*** RECORDS SUPPLIED Section Begins ***

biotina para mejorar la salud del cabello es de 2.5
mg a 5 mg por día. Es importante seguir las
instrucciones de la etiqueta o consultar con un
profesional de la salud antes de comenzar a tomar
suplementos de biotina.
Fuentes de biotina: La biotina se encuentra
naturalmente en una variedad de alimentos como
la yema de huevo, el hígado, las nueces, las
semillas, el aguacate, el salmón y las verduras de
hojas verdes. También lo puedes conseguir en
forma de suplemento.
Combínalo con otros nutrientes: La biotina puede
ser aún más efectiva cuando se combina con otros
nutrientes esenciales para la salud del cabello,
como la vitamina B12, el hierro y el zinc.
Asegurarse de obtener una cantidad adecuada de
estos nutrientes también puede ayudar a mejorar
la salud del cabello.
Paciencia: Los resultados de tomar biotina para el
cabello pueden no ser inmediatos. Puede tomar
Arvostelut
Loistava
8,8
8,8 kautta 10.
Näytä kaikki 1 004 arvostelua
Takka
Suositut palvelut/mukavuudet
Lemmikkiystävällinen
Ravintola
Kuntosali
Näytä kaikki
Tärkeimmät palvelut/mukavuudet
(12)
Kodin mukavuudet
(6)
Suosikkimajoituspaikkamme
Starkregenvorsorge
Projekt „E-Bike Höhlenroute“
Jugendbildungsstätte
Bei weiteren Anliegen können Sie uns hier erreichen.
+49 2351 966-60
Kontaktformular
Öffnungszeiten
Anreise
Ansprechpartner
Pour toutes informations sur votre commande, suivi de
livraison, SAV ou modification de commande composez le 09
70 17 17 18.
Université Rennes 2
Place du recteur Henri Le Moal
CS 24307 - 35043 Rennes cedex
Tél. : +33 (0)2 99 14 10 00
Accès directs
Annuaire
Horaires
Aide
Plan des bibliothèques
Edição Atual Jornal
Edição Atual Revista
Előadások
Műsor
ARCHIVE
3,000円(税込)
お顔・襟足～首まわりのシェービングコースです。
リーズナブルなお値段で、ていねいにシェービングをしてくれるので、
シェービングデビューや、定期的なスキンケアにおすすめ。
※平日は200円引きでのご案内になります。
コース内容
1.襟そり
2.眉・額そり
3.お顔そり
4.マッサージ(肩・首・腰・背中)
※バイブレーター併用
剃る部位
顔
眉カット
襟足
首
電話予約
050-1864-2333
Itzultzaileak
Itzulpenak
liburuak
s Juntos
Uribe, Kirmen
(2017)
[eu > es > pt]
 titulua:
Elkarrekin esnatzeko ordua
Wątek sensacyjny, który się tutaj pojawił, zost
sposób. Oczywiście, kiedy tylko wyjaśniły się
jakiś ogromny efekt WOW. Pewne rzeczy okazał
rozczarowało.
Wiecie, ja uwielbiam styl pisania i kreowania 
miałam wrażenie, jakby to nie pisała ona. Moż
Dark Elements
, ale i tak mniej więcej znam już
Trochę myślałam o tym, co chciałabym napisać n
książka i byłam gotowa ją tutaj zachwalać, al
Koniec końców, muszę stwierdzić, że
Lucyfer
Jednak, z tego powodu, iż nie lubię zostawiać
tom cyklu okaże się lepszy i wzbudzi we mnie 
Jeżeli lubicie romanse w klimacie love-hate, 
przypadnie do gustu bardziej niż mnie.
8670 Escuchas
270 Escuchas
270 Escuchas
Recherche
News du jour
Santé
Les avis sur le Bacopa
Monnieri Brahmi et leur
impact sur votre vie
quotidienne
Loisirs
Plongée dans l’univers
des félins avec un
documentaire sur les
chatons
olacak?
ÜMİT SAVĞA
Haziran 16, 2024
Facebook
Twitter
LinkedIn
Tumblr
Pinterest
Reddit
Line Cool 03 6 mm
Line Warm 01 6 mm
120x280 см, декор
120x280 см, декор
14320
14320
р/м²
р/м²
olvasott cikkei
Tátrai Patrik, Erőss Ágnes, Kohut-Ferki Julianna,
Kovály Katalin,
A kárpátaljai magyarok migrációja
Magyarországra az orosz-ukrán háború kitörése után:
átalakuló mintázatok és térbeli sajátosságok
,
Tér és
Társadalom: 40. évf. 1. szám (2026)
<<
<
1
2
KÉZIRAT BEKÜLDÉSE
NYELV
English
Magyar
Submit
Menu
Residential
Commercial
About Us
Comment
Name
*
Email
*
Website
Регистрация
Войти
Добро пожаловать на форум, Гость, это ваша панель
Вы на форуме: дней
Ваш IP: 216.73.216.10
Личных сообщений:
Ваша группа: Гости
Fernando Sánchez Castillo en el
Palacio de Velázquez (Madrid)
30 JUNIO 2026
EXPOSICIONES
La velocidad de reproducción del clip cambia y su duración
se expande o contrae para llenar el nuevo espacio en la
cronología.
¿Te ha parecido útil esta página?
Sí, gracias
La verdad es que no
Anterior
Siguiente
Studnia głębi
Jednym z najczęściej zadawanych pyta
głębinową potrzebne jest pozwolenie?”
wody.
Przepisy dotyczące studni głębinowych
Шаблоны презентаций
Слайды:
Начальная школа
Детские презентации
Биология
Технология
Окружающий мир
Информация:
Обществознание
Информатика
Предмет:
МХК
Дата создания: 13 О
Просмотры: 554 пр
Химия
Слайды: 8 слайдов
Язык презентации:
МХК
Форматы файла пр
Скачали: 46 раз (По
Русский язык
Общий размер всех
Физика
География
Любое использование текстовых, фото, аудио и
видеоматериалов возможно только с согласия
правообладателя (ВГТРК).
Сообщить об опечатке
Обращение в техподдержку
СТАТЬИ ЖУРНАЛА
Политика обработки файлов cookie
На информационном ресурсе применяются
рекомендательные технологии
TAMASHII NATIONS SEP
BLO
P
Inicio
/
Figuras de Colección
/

*** RECORDS SUPPLIED Section Ends ***

**WHAT THE TASK ASKS**
Return every record in full, word for word.

**YOUR SOLUTION**
biotina para mejorar la salud del cabello es de 2.5
mg a 5 mg por día. Es importante seguir las
instrucciones de la etiqueta o consultar con un
profesional de la salud antes de comenzar a tomar
suplementos de biotina.
Fuentes de biotina: La biotina se encuentra
naturalmente en una variedad de alimentos como
la yema de huevo, el hígado, las nueces, las
semillas, el aguacate, el salmón y las verduras de
hojas verdes. También lo puedes conseguir en
forma de suplemento.
Combínalo con otros nutrientes: La biotina puede
ser aún más efectiva cuando se combina con otros
nutrientes esenciales para la salud del cabello,
como la vitamina B12, el hierro y el zinc.
Asegurarse de obtener una cantidad adecuada de
estos nutrientes también puede ayudar a mejorar
la salud del cabello.
Paciencia: Los resultados de tomar biotina para el
cabello pueden no ser inmediatos. Puede tomar
Arvostelut
Loistava
8,8
8,8 kautta 10.
Näytä kaikki 1 004 arvostelua
Takka
Suositut palvelut/mukavuudet
Lemmikkiystävällinen
Ravintola
Kuntosali
Näytä kaikki
Tärkeimmät palvelut/mukavuudet
(12)
Kodin mukavuudet
(6)
Suosikkimajoituspaikkamme
Starkregenvorsorge
Projekt „E-Bike Höhlenroute“
Jugendbildungsstätte
Bei weiteren Anliegen können Sie uns hier erreichen.
+49 2351 966-60
Kontaktformular
Öffnungszeiten
Anreise
Ansprechpartner
Pour toutes informations sur votre commande, suivi de
livraison, SAV ou modification de commande composez le 09
70 17 17 18.
Université Rennes 2
Place du recteur Henri Le Moal
CS 24307 - 35043 Rennes cedex
Tél. : +33 (0)2 99 14 10 00
Accès directs
Annuaire
Horaires
Aide
Plan des bibliothèques
Edição Atual Jornal
Edição Atual Revista
Előadások
Műsor
ARCHIVE
3,000円(税込)
お顔・襟足～首まわりのシェービングコースです。
リーズナブルなお値段で、ていねいにシェービングをしてくれるので、
シェービングデビューや、定期的なスキンケアにおすすめ。
※平日は200円引きでのご案内になります。
コース内容
1.襟そり
2.眉・額そり
3.お顔そり
4.マッサージ(肩・首・腰・背中)
※バイブレーター併用
剃る部位
顔
眉カット
襟足
首
電話予約
050-1864-2333
Itzultzaileak
Itzulpenak
liburuak
s Juntos
Uribe, Kirmen
(2017)
[eu > es > pt]
 titulua:
Elkarrekin esnatzeko ordua
Wątek sensacyjny, który się tutaj pojawił, zost
sposób. Oczywiście, kiedy tylko wyjaśniły się
jakiś ogromny efekt WOW. Pewne rzeczy okazał
rozczarowało.
Wiecie, ja uwielbiam styl pisania i kreowania 
miałam wrażenie, jakby to nie pisała ona. Moż
Dark Elements
, ale i tak mniej więcej znam już
Trochę myślałam o tym, co chciałabym napisać n
książka i byłam gotowa ją tutaj zachwalać, al
Koniec końców, muszę stwierdzić, że
Lucyfer
Jednak, z tego powodu, iż nie lubię zostawiać
tom cyklu okaże się lepszy i wzbudzi we mnie 
Jeżeli lubicie romanse w klimacie love-hate, 
przypadnie do gustu bardziej niż mnie.
8670 Escuchas
270 Escuchas
270 Escuchas
Recherche
News du jour
Santé
Les avis sur le Bacopa
Monnieri Brahmi et leur
impact sur votre vie
quotidienne
Loisirs
Plongée dans l’univers
des félins avec un
documentaire sur les
chatons
olacak?
ÜMİT SAVĞA
Haziran 16, 2024
Facebook
Twitter
LinkedIn
Tumblr
Pinterest
Reddit
Line Cool 03 6 mm
Line Warm 01 6 mm
120x280 см, декор
120x280 см, декор
14320
14320
р/м²
р/м²
olvasott cikkei
Tátrai Patrik, Erőss Ágnes, Kohut-Ferki Julianna,
Kovály Katalin,
A kárpátaljai magyarok migrációja
Magyarországra az orosz-ukrán háború kitörése után:
átalakuló mintázatok és térbeli sajátosságok
,
Tér és
Társadalom: 40. évf. 1. szám (2026)
<<
<
1
2
KÉZIRAT BEKÜLDÉSE
NYELV
English
Magyar
Submit
Menu
Residential
Commercial
About Us
Comment
Name
*
Email
*
Website
Регистрация
Войти
Добро пожаловать на форум, Гость, это ваша панель
Вы на форуме: дней
Ваш IP: 216.73.216.10
Личных сообщений:
Ваша группа: Гости
Fernando Sánchez Castillo en el
Palacio de Velázquez (Madrid)
30 JUNIO 2026
EXPOSICIONES
La velocidad de reproducción del clip cambia y su duración
se expande o contrae para llenar el nuevo espacio en la
cronología.
¿Te ha parecido útil esta página?
Sí, gracias
La verdad es que no
Anterior
Siguiente
Studnia głębi
Jednym z najczęściej zadawanych pyta
głębinową potrzebne jest pozwolenie?”
wody.
Przepisy dotyczące studni głębinowych
Шаблоны презентаций
Слайды:
Начальная школа
Детские презентации
Биология
Технология
Окружающий мир
Информация:
Обществознание
Информатика
Предмет:
МХК
Дата создания: 13 О
Просмотры: 554 пр
Химия
Слайды: 8 слайдов
Язык презентации:
МХК
Форматы файла пр
Скачали: 46 раз (По
Русский язык
Общий размер всех
Физика
География
Любое использование текстовых, фото, аудио и
видеоматериалов возможно только с согласия
правообладателя (ВГТРК).
Сообщить об опечатке
Обращение в техподдержку
СТАТЬИ ЖУРНАЛА
Политика обработки файлов cookie
На информационном ресурсе применяются
рекомендательные технологии
TAMASHII NATIONS SEP
BLO
P
Inicio
/
Figuras de Colección
/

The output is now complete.